Word problem assistance needed

Hello and good day:

I'm a homeschool mom and need a bit of help. I am not a math wiz and wish I were. I have some difficulty remembering how to do some things in math and could use assistance. Its always fun to see how it should have been done compared to what I did. Anyway, I am assisting my daughters and the math wiz is now in college. Could you help me remember how to set up this word problem?

To make an A the student needs a 94 and has averaged 91 on the first three tests. What does the student need to average on the last three tests to achieve the 94 for an A?

Re: Word problem assistance needed

How many tests are there in total?

Re: Word problem assistance needed

Assuming all four test count the same, then the average of 4 tests would be (a+ b+ c+ d)/4 where a, b, c, and d are the test scores. If this persons test scores are 91, 91, 91, and we call the score on the fourth test "x", then we have (91+ 91+ 91+ x)/4= (273+ x)/4= 94. If you multiply both sides by 4, you get 273+ x= 376. Solve that for x.

(Looks like this guy has a problem!)

Re: Word problem assistance needed

First, though not necessary, the way this problem is phrased makes it possible to just "see" the answer. When after half the tests done (3 down, 3 to go), you're averaging 3 points below your desired average, then to hit your desired average, the other half of your tests must average 3 points above your desired average. One way to "see" this is to imagine if the scores were 91, 91, 91, x, x, x, and averaged to 94 (of course, the first 3 tests were not necessarily all 91, though they could've been). Clearly that must be 91, 91, 91, 97, 97, 97, which would average out to 94, since they so average pairwise. The average is the "balancing point".

Prompting that intuition further, suppose there were 9 total tests. Then the "6 to go" would have to "over shoot" the desired average by only half as much as the first 3 under-shot it, since the 6 remaining amount to double the weight of the first 3. So if there were 6 tests to go, the average on them would have to be 94 + (1/2)(3) = 95.5.

If that helps your intuitions about averages, then great.

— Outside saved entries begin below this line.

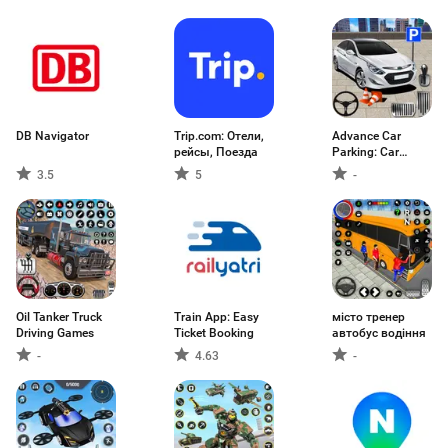
DB Navigator
Trip.com: Отели,
Advance Car
рейсы, Поезда
Parking: Car
Games
3.5
5
-
Oil Tanker Truck
Train App: Easy
місто тренер
Driving Games
Ticket Booking
автобус водіння
-
4.63
-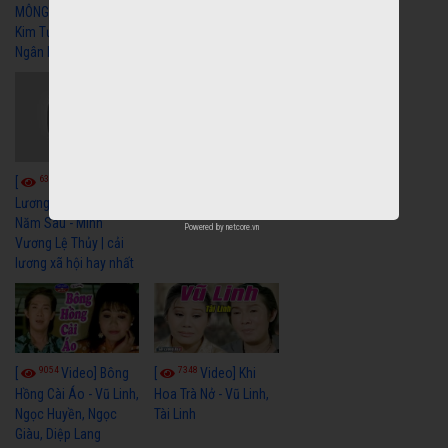
MÔNG " Cải Lương
Vương Tài Linh cải
Kim Tử Long, Thanh
lương xã hội hay nhất
Ngân Hay Nhất
6038
[
Video] Quán
6322
[
Video] Cải
Nửa Khuya-Minh
Cảnh-Trọng Hữu
Lương Xưa : Rồi 30
Năm Sau - Minh
Powered by
netcore.vn
Vương Lệ Thủy | cải
lương xã hội hay nhất
9054
7348
[
Video] Bông
[
Video] Khi
Hồng Cài Áo - Vũ Linh,
Hoa Trà Nở - Vũ Linh,
Ngọc Huyền, Ngọc
Tài Linh
Giàu, Diệp Lang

If not, then ignore it - the comments I made above are completley unnecessary to solving problems with averages.

The main point to know is that the *key* to solving average problems is to work with *totals*. You do that by multplying the average by the number of things being averaged. It's much easier to work with totals; you can always move back to averages when needed by dividing by the number of things being averaged.

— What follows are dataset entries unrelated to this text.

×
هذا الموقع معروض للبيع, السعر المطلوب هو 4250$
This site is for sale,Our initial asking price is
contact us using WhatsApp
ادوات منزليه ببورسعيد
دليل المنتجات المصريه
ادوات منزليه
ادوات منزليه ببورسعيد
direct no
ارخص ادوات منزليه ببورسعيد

"Move to totals" is the approach to remember.

This problem: 6 tests, 3 taken averaging 91, seek to avergae 94, want to know average of the remaining 3 to get there.

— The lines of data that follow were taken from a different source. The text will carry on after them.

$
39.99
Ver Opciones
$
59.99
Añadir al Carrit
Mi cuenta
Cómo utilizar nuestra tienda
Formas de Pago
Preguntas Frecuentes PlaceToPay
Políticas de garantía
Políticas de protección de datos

TotalOfFirst3Tests = 3(91) = 273.

RequiredTotalOfAll6Tests = 6(94) = 564.

Thus RequiredTotalOfLast3Tests = RequiredTotalOfAll6Tests - TotalOfFirst3Tests = 564 - 273 = 291.

So RequiredTotalOfLast3Tests = 291, and that's the total of 3 tests, so the average on those 3 tests must be 291 / 3 = 97.

Answer: "To make an A, to have an average of 94 for the year, the student must average 97 on the final three tests."